Pope Francis Wants to Know What You Think
In October 2014, the Church will be holding an extraordinary synod of bishops to discuss matters related to family life. It always takes at least a year to get a synod organised, but something new has been added to the preparations this time around: an international survey of Catholics at parish level. There has never been such an open appeal in modern times, and we would be foolish to miss out on the opportunity to make a lively contribution.
The document from Rome contains 38 specific questions on topics such as: difficulties in living Christian family life, cohabitation, contraception, same-sex unions, polygamy, single-parent families and feminism. Archbishop Lorenzo Baldisseri, the secretary general of the Synod of Bishops, has asked local bishops’ conferences to distribute the survey “as widely as possible to deaneries and parishes so that input from local sources can be received”. (You can find out more on the Vatican website: www.news.va/en/news/preparing-for-the-synod)

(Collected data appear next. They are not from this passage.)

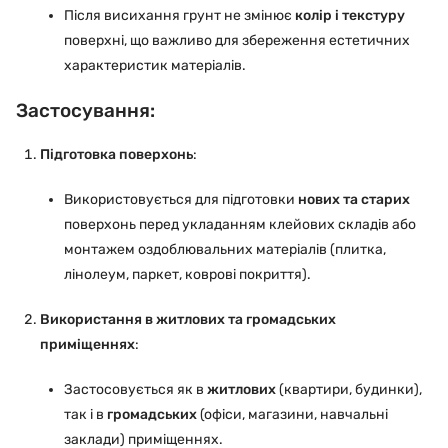
Після висихання грунт не змінює
колір і текстуру
поверхні, що важливо для збереження естетичних
характеристик матеріалів.
Застосування:
Підготовка поверхонь
:
Використовується для підготовки
нових та старих
поверхонь перед укладанням клейових складів або
монтажем оздоблювальних матеріалів (плитка,
лінолеум, паркет, коврові покриття).
Використання в житлових та громадських
приміщеннях
:
Застосовується як в
житлових
(квартири, будинки),
так і в
громадських
(офіси, магазини, навчальні
заклади) приміщеннях.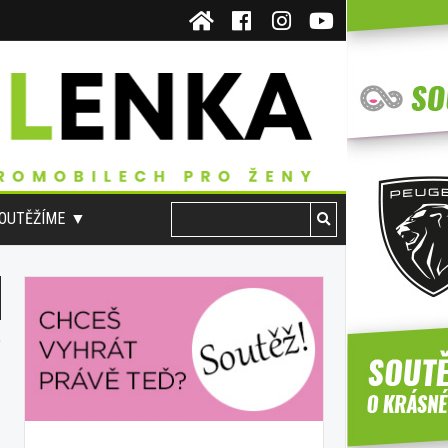
OUTĚŽÍME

Bishops are not used to canvassing the opinions of the lay people. Many have seen their role as giving their people the Church’s official teachings. But Pope Francis appears to be looking for ways to reach out to those who may have fallen away from those teachings. Some bishops will be reluctant to send the views of their people to Rome if those views are not in accordance with what Rome has taught up till now. Likewise, many lay people will be very cautious of writing anything that they think their bishop won’t want to see in print. We Catholics have become very good at self-censorship! There is nothing to fear from a survey. Theology doesn’t change with the mood of the public, but the way in which the Church ministers to people can only improve once the Synod of Bishops hears about the challenges being faced by families and individuals.
It will be interesting to see how the various bishops’ conferences “roll out” the international survey. At the time of writing, the bishops of the United States have not yet acted, while those of England and Wales have already got an on-line questionnaire up and running. (see: www.surveymonkey.com/s/FamilySynod2014). In South Africa, the Archdiocese of Cape Town has already begun to question members of the parish pastoral councils. One hopes that it will not stop there, but that ordinary Catholics, and even disaffected Catholics, will get a chance to have their say.
What are you going to do in your diocese, and when? We cannot relax now that summer is here, and do nothing until February. The Roman Curia wants bishops to reply next month, and our bishops’ conference is saying that now is the time to write to your local bishop with your views. Go to the SACBC website www.sacbc.org.za to find the questions and get your parish and deanery motivated. The Pope is asking us to say what we think. Let’s not say that we did not have the opportunity to make our voices heard.